When I spend one hour working a challenging technical marketing problem for my own enjoyment, I get the full benefit of that one hour of work, in the happiness solving a puzzle always brings me. When I work for one hour on something that I'd rather not be doing for a payment of X dollars, I get to keep about half of those X dollars (when everything is accounted for). I wrote an illustration of this some time ago.

In essence, money to spend comes, at least partially from doing things you'd rather not do, or doing them at times when you'd rather be doing something else, or doing them at locations that you'd rather not travel to. I like the teaching and research parts of my job, but there are many other parts that I do because it's the job. I'm lucky in that I like my job; but even so I don't like all the activities it involves.

The less money I need, the fewer additional things I have to do for money. And, interestingly, the higher my price for doing those things. (If my marginal utility of money is lower, you need to pay more for me to incur the disutility of teaching that 6-9AM on-location exec-ed seminar than you'd have to pay to a alternate version of me that really wants money to buy the latest glued "designer" suit.)


Clarity of purpose, not simply frugality, is the key aspect

I'm actually quite frugal, having never acquired the costly luxury items of a wife and children, but the lessons here are not about frugality, rather about clarity of purpose.

I have a $\$$2000 17mm ultra-wide angle tilt-shift lens on my wishlist, as a want. I do want to buy it, though I don't need it for now. Once I'm convinced that the lens on the camera, rather than my skills as a photographer, is the binding constraint in my photography, I plan to buy the lens. (Given the low speed at which my photography skill is improving, this may be a non-issue. ☺)

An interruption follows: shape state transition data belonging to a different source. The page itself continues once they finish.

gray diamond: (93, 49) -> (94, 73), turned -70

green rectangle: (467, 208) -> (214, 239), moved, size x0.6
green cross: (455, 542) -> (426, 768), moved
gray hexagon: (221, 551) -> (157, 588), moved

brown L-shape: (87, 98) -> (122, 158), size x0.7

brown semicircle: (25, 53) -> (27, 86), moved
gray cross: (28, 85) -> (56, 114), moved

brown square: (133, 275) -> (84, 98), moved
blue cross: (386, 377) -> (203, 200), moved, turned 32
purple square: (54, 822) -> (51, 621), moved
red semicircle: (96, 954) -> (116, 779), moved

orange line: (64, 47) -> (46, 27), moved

Many of our decisions are driven by underlying identity or symbolic reasons; other decisions are driven by narrowly framed problems; some decisions are just herd behavior or influenced by information cascades that overwhelm reasonable criteria; others still are purely hedonic, in-the-moment, impulses. Clarity of purpose avoids all these. I ask:

Why am I doing this, really?

I was surprised at how many times the answer was "erm...I don't know," "isn't everybody?" or infinitely worse "to impress X." These were not reasonable criteria for a decision. (Note that this is not just about purchase decisions, it's about all sorts of little decisions one makes every day, which deplete our wallets but also our energy, time, and patience.)

Clarity of purpose is hard to achieve during normal working hours, shopping, or the multiple activities that constitute a lifestyle. Borrowing some tools designed for lifestyle marketing, I have a simple way to do a "personal lifestyle review" using the real person "me" as the persona used in lifestyle marketing analysis. Adapted from the theory, it is:

1. Create a comprehensive list of stuff (not just material possessions, but relationships, work that is pending, even persons in one's life).

2. Associate the each entry in the stuff to a sub-persona (for non-marketers this means to a part of the lifestyle that is more or less independent of the others).

3. For each sub-persona, determine the activities which have given origin to the stuff.

4. Evaluate the activities using the "clarity of purpose" criterion: why am I doing this?

5. Purge the activities that are purely symbolic and those that were adopted for hedonic reasons but do not provide the hedonic rewards associated with their cost (in money, constraints to life, time, etc), plus any functional activities that are no longer operative.

6. Guide life decisions by the activities that survive the purge. Revise criteria only by undergoing a lifestyle review process, not by spur-of-the-moment impulses.

(This procedure is offered with no guarantees whatsoever; marketers may recognize the underlying structure from lifestyle marketing frameworks with all the consumer decisions reversed.)


Less. It works for me.


A final, cautionary thought: if the ideas I wrote here were widely adopted, most economies would crash. But I don't think there's any serious risk of that.